─── Data shown

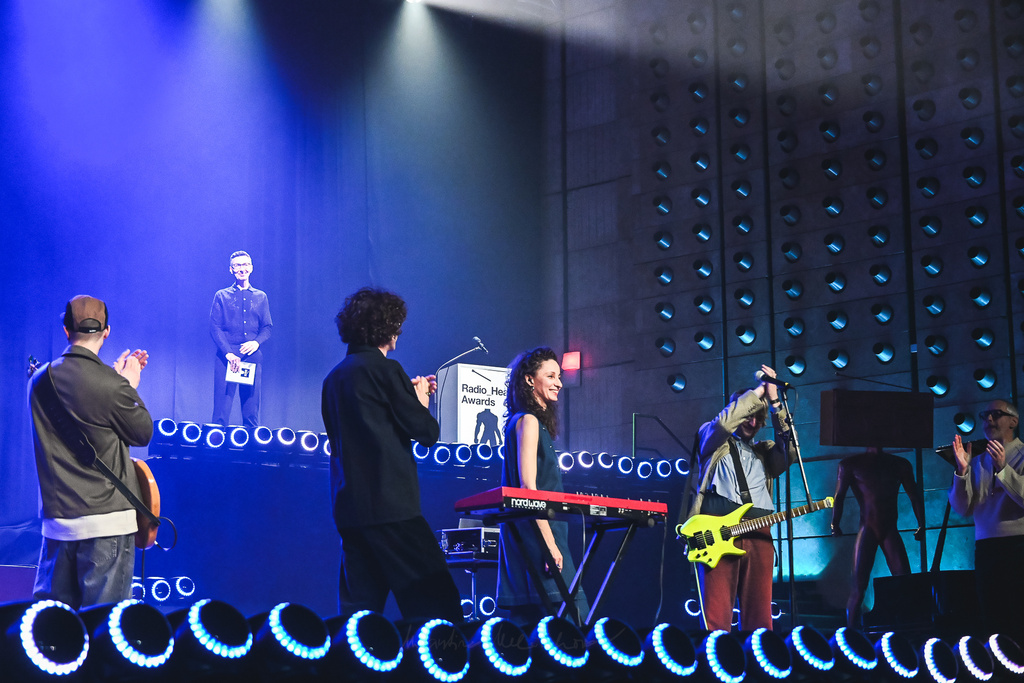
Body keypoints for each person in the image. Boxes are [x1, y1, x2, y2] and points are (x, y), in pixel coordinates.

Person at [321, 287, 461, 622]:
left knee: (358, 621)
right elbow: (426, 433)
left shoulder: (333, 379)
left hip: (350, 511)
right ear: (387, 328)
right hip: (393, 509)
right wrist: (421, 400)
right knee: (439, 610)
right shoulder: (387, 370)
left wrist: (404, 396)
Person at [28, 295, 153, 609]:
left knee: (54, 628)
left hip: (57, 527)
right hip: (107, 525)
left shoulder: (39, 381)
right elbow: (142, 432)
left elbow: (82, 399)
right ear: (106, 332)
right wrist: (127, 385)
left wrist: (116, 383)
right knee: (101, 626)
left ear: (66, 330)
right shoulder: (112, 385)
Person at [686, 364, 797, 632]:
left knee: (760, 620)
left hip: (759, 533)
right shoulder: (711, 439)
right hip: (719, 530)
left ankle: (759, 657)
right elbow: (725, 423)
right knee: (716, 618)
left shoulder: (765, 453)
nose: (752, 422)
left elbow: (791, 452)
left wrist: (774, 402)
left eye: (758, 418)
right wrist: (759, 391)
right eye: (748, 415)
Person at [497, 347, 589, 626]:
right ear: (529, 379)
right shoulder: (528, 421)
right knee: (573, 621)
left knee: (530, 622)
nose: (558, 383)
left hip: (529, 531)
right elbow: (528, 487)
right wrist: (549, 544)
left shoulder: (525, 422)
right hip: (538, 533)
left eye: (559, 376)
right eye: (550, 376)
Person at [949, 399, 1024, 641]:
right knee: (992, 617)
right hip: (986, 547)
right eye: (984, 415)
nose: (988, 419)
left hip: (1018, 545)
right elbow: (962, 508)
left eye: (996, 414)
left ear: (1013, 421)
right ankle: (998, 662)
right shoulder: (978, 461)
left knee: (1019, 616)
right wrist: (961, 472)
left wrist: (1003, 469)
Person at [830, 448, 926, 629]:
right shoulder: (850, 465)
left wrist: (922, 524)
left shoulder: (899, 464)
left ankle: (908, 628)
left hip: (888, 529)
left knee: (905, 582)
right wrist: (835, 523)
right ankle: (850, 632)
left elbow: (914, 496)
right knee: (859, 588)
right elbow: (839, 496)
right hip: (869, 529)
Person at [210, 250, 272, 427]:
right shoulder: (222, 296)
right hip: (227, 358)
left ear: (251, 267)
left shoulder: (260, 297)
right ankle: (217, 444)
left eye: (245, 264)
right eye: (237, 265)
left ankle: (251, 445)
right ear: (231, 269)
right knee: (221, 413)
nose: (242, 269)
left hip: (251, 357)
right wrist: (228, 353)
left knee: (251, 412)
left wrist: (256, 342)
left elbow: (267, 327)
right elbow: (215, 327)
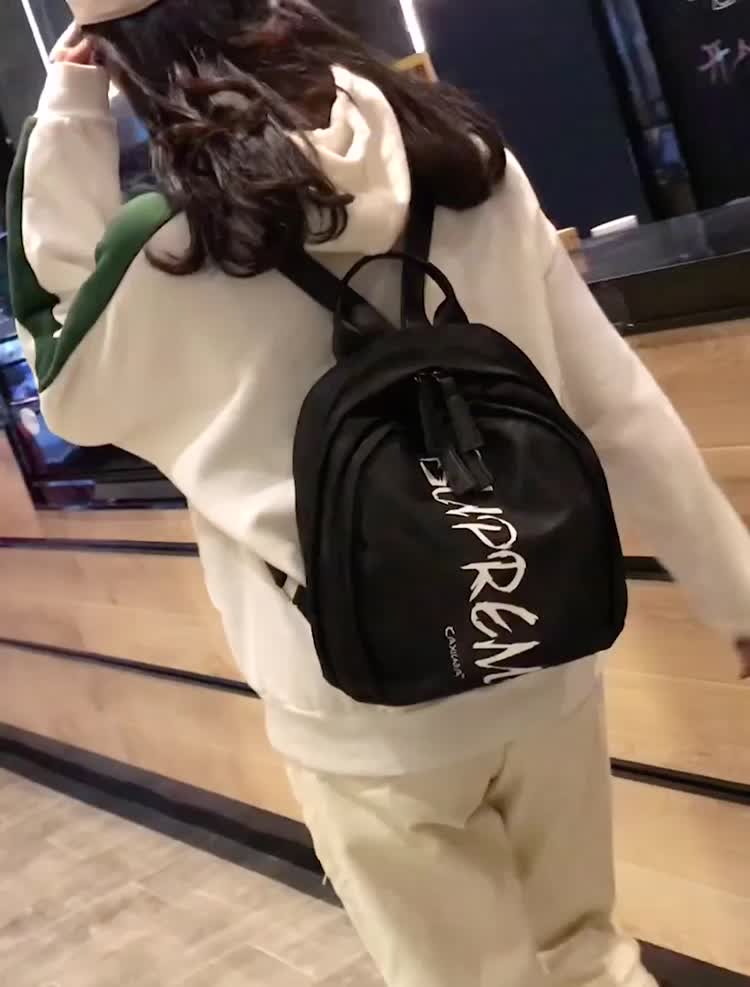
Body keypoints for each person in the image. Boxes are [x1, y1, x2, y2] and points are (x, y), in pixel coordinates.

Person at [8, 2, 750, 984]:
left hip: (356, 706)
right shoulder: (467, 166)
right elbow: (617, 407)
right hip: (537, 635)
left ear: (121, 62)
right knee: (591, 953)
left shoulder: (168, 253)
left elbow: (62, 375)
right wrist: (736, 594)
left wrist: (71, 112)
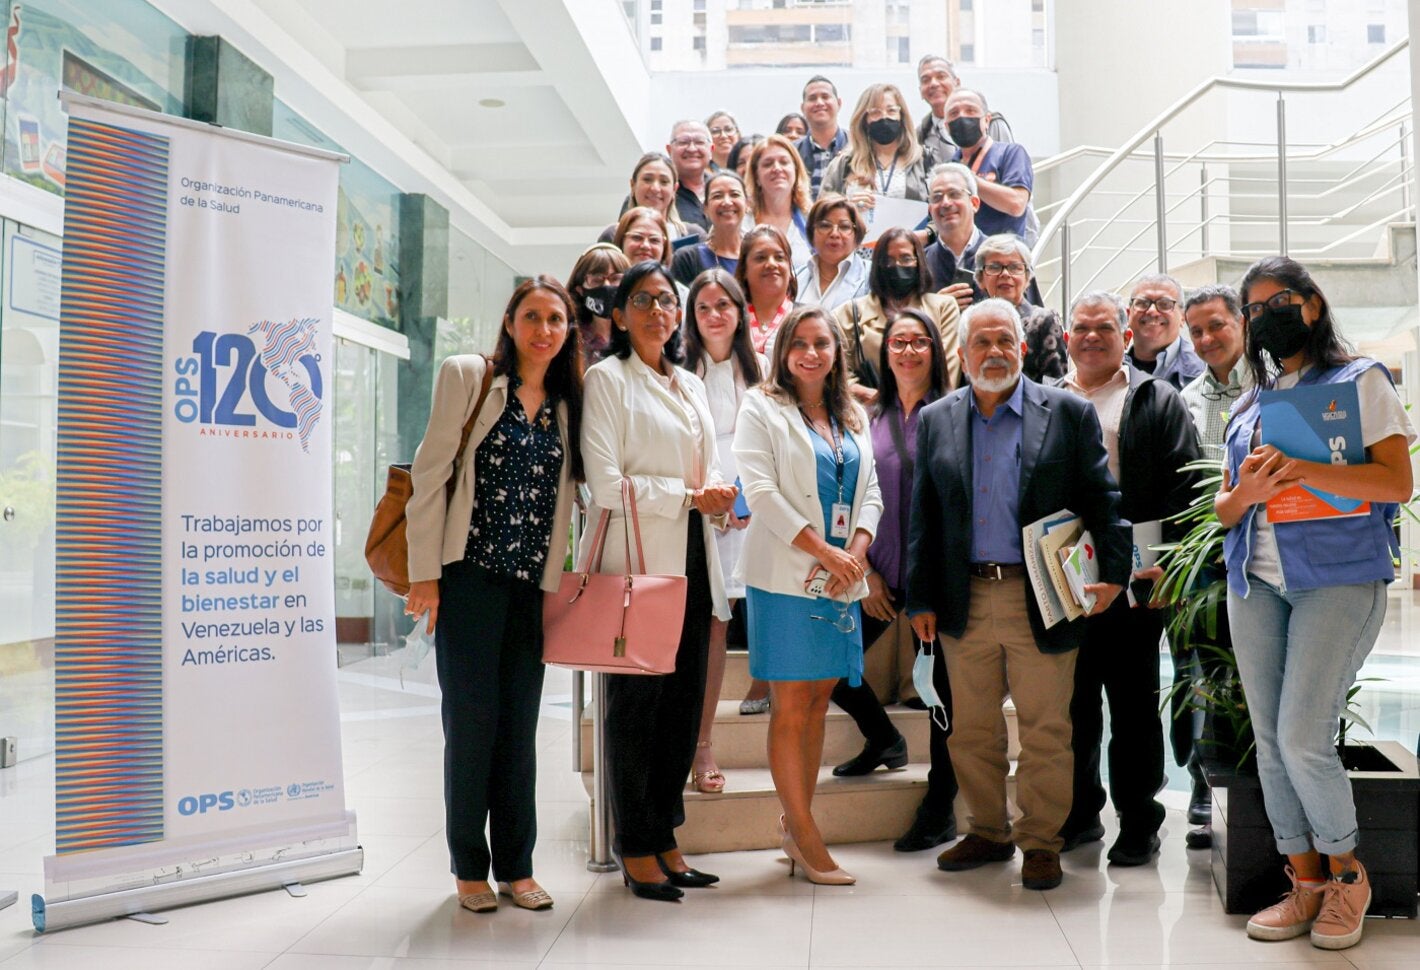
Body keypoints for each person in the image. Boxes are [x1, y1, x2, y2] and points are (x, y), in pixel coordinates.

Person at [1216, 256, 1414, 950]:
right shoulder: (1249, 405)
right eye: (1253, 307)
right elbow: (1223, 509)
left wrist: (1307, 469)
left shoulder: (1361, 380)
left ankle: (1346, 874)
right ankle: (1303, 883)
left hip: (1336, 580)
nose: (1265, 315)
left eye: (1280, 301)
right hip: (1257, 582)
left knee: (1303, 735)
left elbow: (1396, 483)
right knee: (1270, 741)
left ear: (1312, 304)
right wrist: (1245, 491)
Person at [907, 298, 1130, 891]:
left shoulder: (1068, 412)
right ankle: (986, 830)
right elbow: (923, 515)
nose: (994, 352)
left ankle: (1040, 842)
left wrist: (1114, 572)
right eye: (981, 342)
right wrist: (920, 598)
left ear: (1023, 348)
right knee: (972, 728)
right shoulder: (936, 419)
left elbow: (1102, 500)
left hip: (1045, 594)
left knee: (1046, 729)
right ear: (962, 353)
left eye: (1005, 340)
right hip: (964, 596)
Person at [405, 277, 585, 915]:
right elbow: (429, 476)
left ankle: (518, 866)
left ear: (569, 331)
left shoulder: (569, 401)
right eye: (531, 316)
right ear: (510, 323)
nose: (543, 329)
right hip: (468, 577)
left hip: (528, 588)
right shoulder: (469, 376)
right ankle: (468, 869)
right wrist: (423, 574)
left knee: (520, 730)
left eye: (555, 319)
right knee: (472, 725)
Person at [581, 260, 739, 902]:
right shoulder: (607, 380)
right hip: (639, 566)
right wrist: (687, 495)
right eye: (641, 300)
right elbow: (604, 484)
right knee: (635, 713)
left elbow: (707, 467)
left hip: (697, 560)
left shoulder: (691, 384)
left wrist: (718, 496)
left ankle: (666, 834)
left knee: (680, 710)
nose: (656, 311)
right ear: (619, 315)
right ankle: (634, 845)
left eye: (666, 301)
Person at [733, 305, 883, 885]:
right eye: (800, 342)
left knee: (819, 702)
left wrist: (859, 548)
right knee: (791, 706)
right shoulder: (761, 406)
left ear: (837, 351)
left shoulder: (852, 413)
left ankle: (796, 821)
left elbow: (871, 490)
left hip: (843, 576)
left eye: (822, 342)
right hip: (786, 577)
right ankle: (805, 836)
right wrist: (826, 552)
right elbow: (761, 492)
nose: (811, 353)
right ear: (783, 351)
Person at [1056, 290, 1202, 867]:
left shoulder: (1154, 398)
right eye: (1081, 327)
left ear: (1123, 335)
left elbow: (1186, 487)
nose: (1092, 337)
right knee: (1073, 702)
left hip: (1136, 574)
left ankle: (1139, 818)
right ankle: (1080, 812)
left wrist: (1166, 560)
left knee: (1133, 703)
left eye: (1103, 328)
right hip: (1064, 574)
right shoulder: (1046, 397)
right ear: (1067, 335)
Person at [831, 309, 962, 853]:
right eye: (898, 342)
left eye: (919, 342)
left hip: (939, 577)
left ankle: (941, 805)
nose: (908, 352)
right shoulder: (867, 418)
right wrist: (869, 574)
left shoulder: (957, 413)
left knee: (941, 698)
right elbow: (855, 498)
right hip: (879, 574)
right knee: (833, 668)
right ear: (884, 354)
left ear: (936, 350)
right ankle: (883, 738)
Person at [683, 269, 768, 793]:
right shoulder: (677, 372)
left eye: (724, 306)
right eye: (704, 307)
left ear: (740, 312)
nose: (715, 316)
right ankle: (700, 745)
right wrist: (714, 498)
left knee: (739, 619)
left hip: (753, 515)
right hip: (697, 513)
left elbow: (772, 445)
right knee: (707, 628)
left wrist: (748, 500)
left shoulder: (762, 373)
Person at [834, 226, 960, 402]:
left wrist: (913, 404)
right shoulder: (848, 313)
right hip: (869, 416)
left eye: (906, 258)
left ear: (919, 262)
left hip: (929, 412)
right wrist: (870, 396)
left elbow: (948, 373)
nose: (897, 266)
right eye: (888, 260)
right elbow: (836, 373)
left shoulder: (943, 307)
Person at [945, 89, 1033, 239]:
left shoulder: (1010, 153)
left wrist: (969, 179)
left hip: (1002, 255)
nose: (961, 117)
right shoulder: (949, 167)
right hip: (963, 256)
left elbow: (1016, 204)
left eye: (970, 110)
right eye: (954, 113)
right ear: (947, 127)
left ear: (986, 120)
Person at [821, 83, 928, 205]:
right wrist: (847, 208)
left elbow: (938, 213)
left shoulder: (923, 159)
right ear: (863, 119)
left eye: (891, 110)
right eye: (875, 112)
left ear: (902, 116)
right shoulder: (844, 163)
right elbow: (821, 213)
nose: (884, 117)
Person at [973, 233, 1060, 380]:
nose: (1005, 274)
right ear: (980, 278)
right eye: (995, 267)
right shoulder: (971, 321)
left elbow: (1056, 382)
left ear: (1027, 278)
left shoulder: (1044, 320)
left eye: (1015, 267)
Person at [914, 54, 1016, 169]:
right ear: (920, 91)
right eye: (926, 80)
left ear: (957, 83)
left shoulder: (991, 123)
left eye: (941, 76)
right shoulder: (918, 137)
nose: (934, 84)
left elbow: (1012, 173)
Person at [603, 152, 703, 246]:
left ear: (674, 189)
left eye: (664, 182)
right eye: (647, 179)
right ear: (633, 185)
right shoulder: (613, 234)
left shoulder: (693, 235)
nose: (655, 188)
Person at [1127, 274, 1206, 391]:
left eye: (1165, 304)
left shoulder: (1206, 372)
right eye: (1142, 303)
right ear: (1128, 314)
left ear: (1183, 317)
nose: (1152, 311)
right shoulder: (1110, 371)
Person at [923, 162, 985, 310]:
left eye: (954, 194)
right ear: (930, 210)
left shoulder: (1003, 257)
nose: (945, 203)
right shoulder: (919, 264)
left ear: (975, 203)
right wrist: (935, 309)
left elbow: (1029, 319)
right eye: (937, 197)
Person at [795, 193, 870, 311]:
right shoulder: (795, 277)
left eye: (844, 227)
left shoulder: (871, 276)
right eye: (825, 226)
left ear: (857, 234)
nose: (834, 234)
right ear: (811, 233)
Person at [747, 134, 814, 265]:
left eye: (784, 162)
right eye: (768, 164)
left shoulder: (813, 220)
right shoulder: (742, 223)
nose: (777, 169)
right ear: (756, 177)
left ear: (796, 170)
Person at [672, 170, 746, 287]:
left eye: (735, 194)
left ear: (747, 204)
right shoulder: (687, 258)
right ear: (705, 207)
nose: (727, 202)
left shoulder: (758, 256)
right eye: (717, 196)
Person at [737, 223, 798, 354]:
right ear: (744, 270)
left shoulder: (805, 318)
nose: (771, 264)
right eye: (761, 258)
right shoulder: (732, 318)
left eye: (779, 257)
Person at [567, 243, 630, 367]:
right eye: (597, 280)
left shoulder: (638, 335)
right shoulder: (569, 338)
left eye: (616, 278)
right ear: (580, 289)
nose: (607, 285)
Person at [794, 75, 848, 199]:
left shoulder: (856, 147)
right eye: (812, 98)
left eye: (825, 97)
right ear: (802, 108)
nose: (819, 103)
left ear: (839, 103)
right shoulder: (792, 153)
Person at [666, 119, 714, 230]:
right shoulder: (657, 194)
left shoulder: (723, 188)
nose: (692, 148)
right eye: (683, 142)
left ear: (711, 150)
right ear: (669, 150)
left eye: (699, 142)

──────

== Work to complete ==
Word for word and without pictures, please write out only the lines from the start of the entries through the line containing "right shoulder: (711, 439)", both included.

== Response to this exercise ==
Body keypoints for each person in the image. Boxes are [x1, y1, x2, y2] and points are (x, y), in pixel coordinates.

Person at [321, 287, 461, 622]:
left knee: (358, 621)
right elbow: (426, 433)
left shoulder: (333, 379)
left hip: (350, 511)
right ear: (387, 328)
right hip: (393, 509)
right wrist: (421, 400)
right knee: (439, 610)
right shoulder: (387, 370)
left wrist: (404, 396)
Person at [28, 295, 153, 609]:
left knee: (54, 628)
left hip: (57, 527)
right hip: (107, 525)
left shoulder: (39, 381)
right elbow: (142, 432)
left elbow: (82, 399)
right ear: (106, 332)
right wrist: (127, 385)
left wrist: (116, 383)
right knee: (101, 626)
left ear: (66, 330)
right shoulder: (112, 385)
Person at [686, 364, 797, 632]:
left knee: (760, 620)
left hip: (759, 533)
right shoulder: (711, 439)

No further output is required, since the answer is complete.